Outlook to the future

One idea for some businesses to keep making money is to seek opportunities outside of Japan. Some countries like China and the United States have reached the point of resuming a pre-pandemic lifestyle. For instance, at the major league baseball game (MLB) last June no players or audience members present in the stadium wore a mask because the vaccination rate at the time was already higher than 55%. Resuming a pre-pandemic lifestyle in these countries means that the demand for products such as Japanese food and cars would increase due to an increased number of people who want to and do go out. There is a survey that asked 2,722 Japanese companies who are interested in overseas business about the impact of COVID-19. In FY2020, 64.8% of 2,722 companies answered that there was a “negative impact” on overseas sales. However, in FY2021, the number of companies saying this decreased to 27.3%. The survey shows that the demand from overseas for Japanese goods has begun increasing again. By exporting Japanese goods and/or food, Japanese businesses have the potential to grow again.

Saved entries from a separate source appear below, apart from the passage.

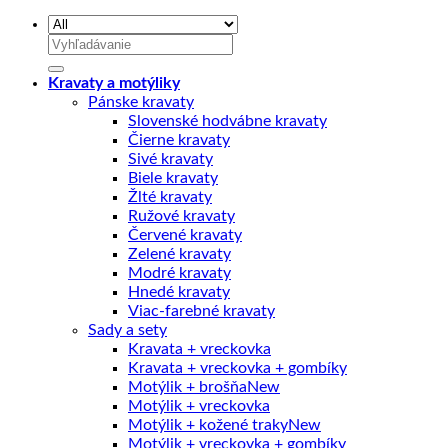
Hľadať:
Kravaty a motýliky
Pánske kravaty
Slovenské hodvábne kravaty
Čierne kravaty
Sivé kravaty
Biele kravaty
Žlté kravaty
Ružové kravaty
Červené kravaty
Zelené kravaty
Modré kravaty
Hnedé kravaty
Viac-farebné kravaty
Sady a sety
Kravata + vreckovka
Kravata + vreckovka + gombíky
Motýlik + brošňa
Motýlik + vreckovka
Motýlik + kožené traky
Motýlik + vreckovka + gombíky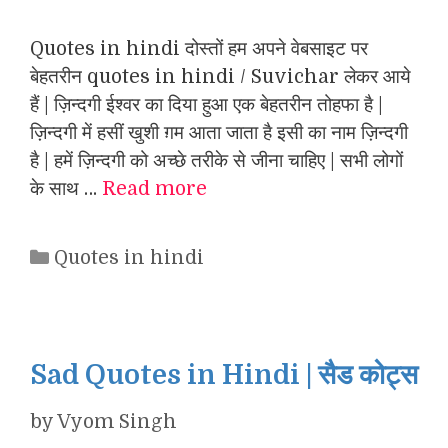
Quotes in hindi दोस्तों हम अपने वेबसाइट पर
बेहतरीन quotes in hindi / Suvichar लेकर आये
हैं | ज़िन्दगी ईश्वर का दिया हुआ एक बेहतरीन तोहफा है |
ज़िन्दगी में हसीं खुशी ग़म आता जाता है इसी का नाम ज़िन्दगी
है | हमें ज़िन्दगी को अच्छे तरीके से जीना चाहिए | सभी लोगों
के साथ …
Read more
Categories
Quotes in hindi
Sad Quotes in Hindi | सैड कोट्स
by
Vyom Singh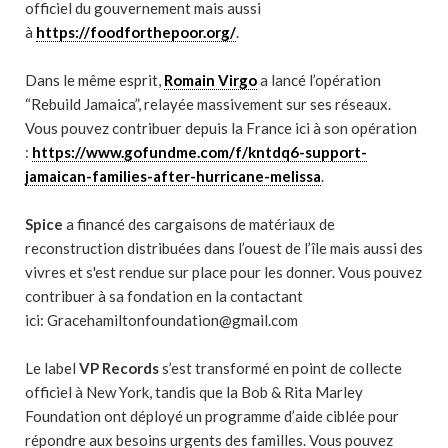
officiel du gouvernement mais aussi
à
https://foodforthepoor.org/
.
Dans le même esprit,
Romain Virgo
a lancé l’opération
“Rebuild Jamaica”, relayée massivement sur ses réseaux.
Vous pouvez contribuer depuis la France ici à son opération
:
https://www.gofundme.com/f/kntdq6-support-
jamaican-families-after-hurricane-melissa
.
Spice
a financé des cargaisons de matériaux de
reconstruction distribuées dans l’ouest de l’île mais aussi des
vivres et s'est rendue sur place pour les donner. Vous pouvez
contribuer à sa fondation en la contactant
ici:
Gracehamiltonfoundation@gmail.com
Le label
VP Records
s’est transformé en point de collecte
officiel à New York, tandis que la Bob & Rita Marley
Foundation ont déployé un programme d’aide ciblée pour
répondre aux besoins urgents des familles. Vous pouvez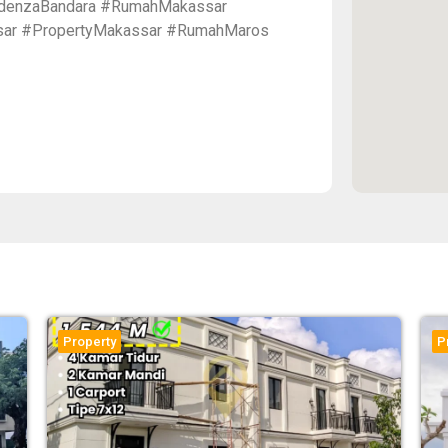
denzaBandara #RumahMakassar
ar #PropertyMakassar #RumahMaros
Property
P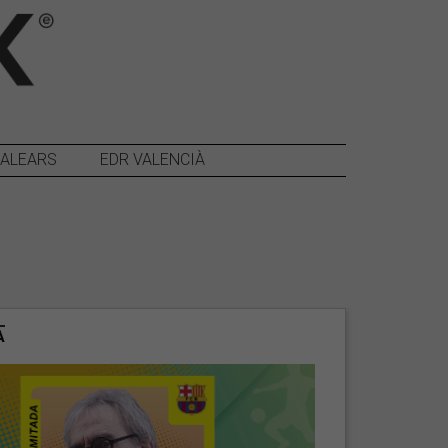
BALEARS
EDR VALENCIÀ
A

 The other idea, especially for small businesses which don’t have a chance to trade with foreign countries, is cooperation between companies. This would mean that some small companies can work together to overcome this unprecedented economic challenge. As small companies do not have as many resources as big companies do they should work together by gathering the know-how of each company. For instance, if a small manufacturing company knows how to make high-quality products but doesn’t know how to advertise their products, and a small advertising agency knows how to do so, then those two small companies can be a good match to help each other getting through these challenging times together.


During the COVID-19 outbreak, the majority of people in Japan did and do their best to still continue with their lives and at the same time cooperate with the country’s government to decrease the number of cases. To decrease the number of people who suffer from economic problems, there are some potential solutions for Japanese companies, such as seeking out opportunities abroad or working together with other companies. Hopefully, the business conditions will improve soon not only in Japan but in other countries around the world as well.